══ ENTRIES PROVIDED ══

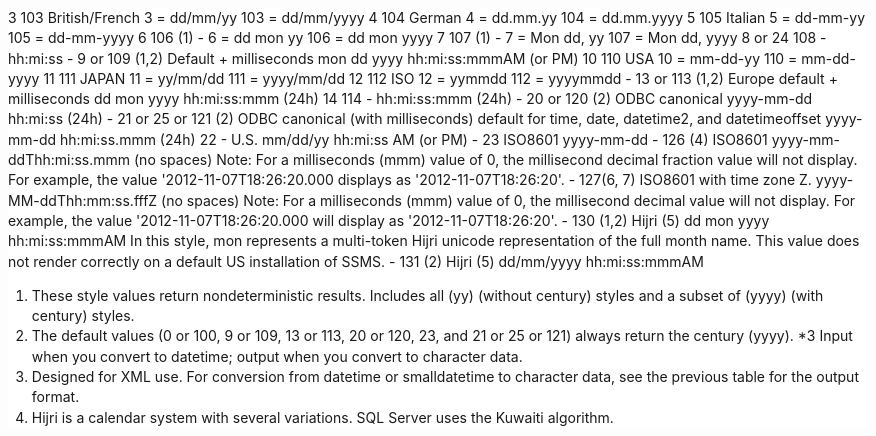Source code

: <tr>	<td markdown="span">3</td>	<td markdown="span">103</td>	<td markdown="span">British/French</td>	<td markdown="span">3 = dd/mm/yy  103 = dd/mm/yyyy</td>	</tr>
<tr>	<td markdown="span">4</td>	<td markdown="span">104</td>	<td markdown="span">German</td>	<td markdown="span">4 = dd.mm.yy  104 = dd.mm.yyyy</td>	</tr>
<tr>	<td markdown="span">5</td>	<td markdown="span">105</td>	<td markdown="span">Italian</td>	<td markdown="span">5 = dd-mm-yy  105 = dd-mm-yyyy</td>	</tr>
<tr>	<td markdown="span">6</td>	<td markdown="span">106 (1)</td>	<td markdown="span">-</td>	<td markdown="span">6 = dd mon yy  106 = dd mon yyyy</td>	</tr>
<tr>	<td markdown="span">7</td>	<td markdown="span">107 (1)</td>	<td markdown="span">-</td>	<td markdown="span">7 = Mon dd, yy  107 = Mon dd, yyyy</td>	</tr>
<tr>	<td markdown="span">8 or 24</td>	<td markdown="span">108</td>	<td markdown="span">-</td>	<td markdown="span">hh:mi:ss</td>	</tr>
<tr>	<td markdown="span">-</td>	<td markdown="span">9 or 109 (1,2)</td>	<td markdown="span">Default + milliseconds</td>	<td markdown="span">mon dd yyyy hh:mi:ss:mmmAM (or PM)</td>	</tr>
<tr>	<td markdown="span">10</td>	<td markdown="span">110</td>	<td markdown="span">USA</td>	<td markdown="span">10 = mm-dd-yy  110 = mm-dd-yyyy</td>	</tr>
<tr>	<td markdown="span">11</td>	<td markdown="span">111</td>	<td markdown="span">JAPAN</td>	<td markdown="span">11 = yy/mm/dd  111 = yyyy/mm/dd</td>	</tr>
<tr>	<td markdown="span">12</td>	<td markdown="span">112</td>	<td markdown="span">ISO</td>	<td markdown="span">12 = yymmdd  112 = yyyymmdd</td>	</tr>
<tr>	<td markdown="span">-</td>	<td markdown="span">13 or 113 (1,2)</td>	<td markdown="span">Europe default + milliseconds</td>	<td markdown="span">dd mon yyyy hh:mi:ss:mmm (24h)</td>	</tr>
<tr>	<td markdown="span">14</td>	<td markdown="span">114</td>	<td markdown="span">-</td>	<td markdown="span">hh:mi:ss:mmm (24h)</td>	</tr>
<tr>	<td markdown="span">-</td>	<td markdown="span">20 or 120 (2)</td>	<td markdown="span">ODBC canonical</td>	<td markdown="span">yyyy-mm-dd hh:mi:ss (24h)</td>	</tr>
<tr>	<td markdown="span">-</td>	<td markdown="span">21 or 25 or 121 (2)</td>	<td markdown="span">ODBC canonical (with milliseconds) default for time, date, datetime2, and datetimeoffset</td>	<td markdown="span">yyyy-mm-dd hh:mi:ss.mmm (24h)</td>	</tr>
<tr>	<td markdown="span">22</td>	<td markdown="span">-</td>	<td markdown="span">U.S.</td>	<td markdown="span">mm/dd/yy hh:mi:ss AM (or PM)</td>	</tr>
<tr>	<td markdown="span">-</td>	<td markdown="span">23</td>	<td markdown="span">ISO8601</td>	<td markdown="span">yyyy-mm-dd</td>	</tr>
<tr>	<td markdown="span">-</td>	<td markdown="span">126 (4)</td>	<td markdown="span">ISO8601</td>	<td markdown="span">yyyy-mm-ddThh:mi:ss.mmm (no spaces)  Note: For a milliseconds (mmm) value of 0, the millisecond decimal fraction value will not display. For example, the value '2012-11-07T18:26:20.000 displays as '2012-11-07T18:26:20'.</td>	</tr>
<tr>	<td markdown="span">-</td>	<td markdown="span">127(6, 7)</td>	<td markdown="span">ISO8601 with time zone Z.</td>	<td markdown="span">yyyy-MM-ddThh:mm:ss.fffZ (no spaces)  Note: For a milliseconds (mmm) value of 0, the millisecond decimal value will not display. For example, the value '2012-11-07T18:26:20.000 will display as '2012-11-07T18:26:20'.</td>	</tr>
<tr>	<td markdown="span">-</td>	<td markdown="span">130 (1,2)</td>	<td markdown="span">Hijri (5)</td>	<td markdown="span">dd mon yyyy hh:mi:ss:mmmAM  In this style, mon represents a multi-token Hijri unicode representation of the full month name. This value does not render correctly on a default US installation of SSMS.</td>	</tr>
<tr>	<td markdown="span">-</td>	<td markdown="span">131 (2)</td>	<td markdown="span">Hijri (5)</td>	<td markdown="span">dd/mm/yyyy hh:mi:ss:mmmAM</td>	</tr>
</table>

1. These style values return nondeterministic results. Includes all (yy) (without century) styles and a subset of (yyyy) (with century) styles.
2. The default values (0 or 100, 9 or 109, 13 or 113, 20 or 120, 23, and 21 or 25 or 121) always return the century (yyyy).
*3 Input when you convert to datetime; output when you convert to character data.
4. Designed for XML use. For conversion from datetime or smalldatetime to character data, see the previous table for the output format.
5. Hijri is a calendar system with several variations. SQL Server uses the Kuwaiti algorithm.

═══

TASK TO COMPLETE:
The answer must be every line from the records above that contains the word "data", copied in full.

EXERCISE RESPONSE:
*3 Input when you convert to datetime; output when you convert to character data.
4. Designed for XML use. For conversion from datetime or smalldatetime to character data, see the previous table for the output format.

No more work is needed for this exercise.